It was the third confirmed detection of coalescing black holes detected so far by the U.S.-led Laser Interferometer Gravitational-Wave Observatory, or LIGO, a project made up of two observing stations, one near Hanford, Washington, and the other 1,800 miles away near Livingston, Louisiana, and hundreds of scientists around the world. The observations confirmed a prediction first made by Albert Einstein a century earlier.

As the gravitational waves passed by, they caused space to lengthen in one direction and compress in the other, squeezing and stretching the LIGO detectors ever so slightly and causing laser beams to cover slightly different distances as they bounced back and forth between massive mirrors.

Exhaustive tests and analyses confirmed the reality of the signal in another milestone for the growing field of gravitational wave astronomy.

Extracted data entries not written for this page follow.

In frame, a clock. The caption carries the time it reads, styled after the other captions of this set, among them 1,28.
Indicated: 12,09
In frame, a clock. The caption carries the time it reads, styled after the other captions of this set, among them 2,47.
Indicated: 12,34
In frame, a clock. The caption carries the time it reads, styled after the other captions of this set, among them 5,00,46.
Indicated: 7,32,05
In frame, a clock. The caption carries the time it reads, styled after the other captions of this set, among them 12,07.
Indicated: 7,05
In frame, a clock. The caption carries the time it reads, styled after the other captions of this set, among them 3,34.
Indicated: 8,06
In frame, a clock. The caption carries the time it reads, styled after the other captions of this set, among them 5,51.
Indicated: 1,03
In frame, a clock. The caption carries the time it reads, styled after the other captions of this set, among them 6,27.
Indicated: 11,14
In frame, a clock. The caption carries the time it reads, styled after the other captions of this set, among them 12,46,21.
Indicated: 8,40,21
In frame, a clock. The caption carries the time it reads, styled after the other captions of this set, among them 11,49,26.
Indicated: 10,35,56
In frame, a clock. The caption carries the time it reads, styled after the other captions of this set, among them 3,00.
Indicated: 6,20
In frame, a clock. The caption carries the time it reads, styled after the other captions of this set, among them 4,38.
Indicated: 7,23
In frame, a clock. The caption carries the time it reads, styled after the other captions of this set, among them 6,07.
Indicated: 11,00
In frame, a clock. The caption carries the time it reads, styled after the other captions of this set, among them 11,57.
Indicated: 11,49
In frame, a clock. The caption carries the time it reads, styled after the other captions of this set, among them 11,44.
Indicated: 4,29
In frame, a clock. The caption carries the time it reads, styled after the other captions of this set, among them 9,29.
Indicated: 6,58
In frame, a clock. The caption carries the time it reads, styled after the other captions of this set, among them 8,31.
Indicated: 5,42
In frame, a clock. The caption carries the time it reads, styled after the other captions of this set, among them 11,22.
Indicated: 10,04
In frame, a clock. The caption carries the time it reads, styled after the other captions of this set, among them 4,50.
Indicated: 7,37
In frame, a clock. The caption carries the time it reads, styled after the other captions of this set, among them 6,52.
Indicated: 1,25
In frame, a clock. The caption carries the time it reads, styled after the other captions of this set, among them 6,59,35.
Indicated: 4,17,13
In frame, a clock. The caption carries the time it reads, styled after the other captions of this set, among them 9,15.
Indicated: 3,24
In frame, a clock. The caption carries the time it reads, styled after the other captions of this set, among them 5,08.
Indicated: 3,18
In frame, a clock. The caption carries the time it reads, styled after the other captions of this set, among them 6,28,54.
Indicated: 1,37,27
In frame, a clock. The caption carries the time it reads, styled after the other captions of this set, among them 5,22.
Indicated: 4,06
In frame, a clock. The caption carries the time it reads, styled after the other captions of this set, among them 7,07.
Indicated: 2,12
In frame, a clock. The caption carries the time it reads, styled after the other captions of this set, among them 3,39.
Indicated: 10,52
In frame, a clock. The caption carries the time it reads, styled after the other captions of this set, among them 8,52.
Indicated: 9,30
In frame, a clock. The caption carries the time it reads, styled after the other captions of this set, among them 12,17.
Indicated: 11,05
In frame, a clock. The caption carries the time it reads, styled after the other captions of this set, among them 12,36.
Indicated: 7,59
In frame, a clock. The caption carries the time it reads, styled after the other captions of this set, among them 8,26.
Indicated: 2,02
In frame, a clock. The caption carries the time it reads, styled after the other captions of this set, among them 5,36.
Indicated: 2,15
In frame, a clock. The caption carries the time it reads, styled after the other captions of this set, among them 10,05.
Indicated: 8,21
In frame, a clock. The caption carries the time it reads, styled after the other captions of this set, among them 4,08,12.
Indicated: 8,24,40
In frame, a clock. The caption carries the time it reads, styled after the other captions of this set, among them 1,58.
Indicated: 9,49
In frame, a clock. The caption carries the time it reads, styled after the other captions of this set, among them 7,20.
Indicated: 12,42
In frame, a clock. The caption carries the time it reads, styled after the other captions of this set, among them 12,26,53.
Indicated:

"We have observed, on the fourth of January, 2017, another massive black hole-to-black hole binary coalescence, the merging of black holes roughly 20 and 30 times the mass of our sun," David Shoemaker, the spokesperson for the LIGO Scientific Collaboration, told reporters.

"The key thing to take away from this third event is we're really moving from novelty to new observational science, a new astronomy of gravitational waves."

The discovery was detailed in a paper accepted by the journal Physical Review Letters.

The ripples detected by LIGO indicate the single black hole formed by the merger has a mass of about 49 times that of the sun, midway between the black holes detected by LIGO in September and December 2015. Two times the mass of Earth's sun was converted directly into energy in a fraction of a second.

Black holes are among the most bizarre objects in the known universe. They are believed to form when massive stars run out of nuclear fuel at the end of their lives. Without the outward pressure generated by nuclear fusion to offset the inward pull of gravity, the core suddenly collapses as the star is blown apart.

LIGO's latest discovery "likely favors the theory that these two black holes formed separately in a dense stellar cluster, sank to the core of the cluster and then paired up rather than being formed together from the collapse of two already paired stars," said Laura Cadonati, a LIGO researcher at the Georgia Institute of Technology.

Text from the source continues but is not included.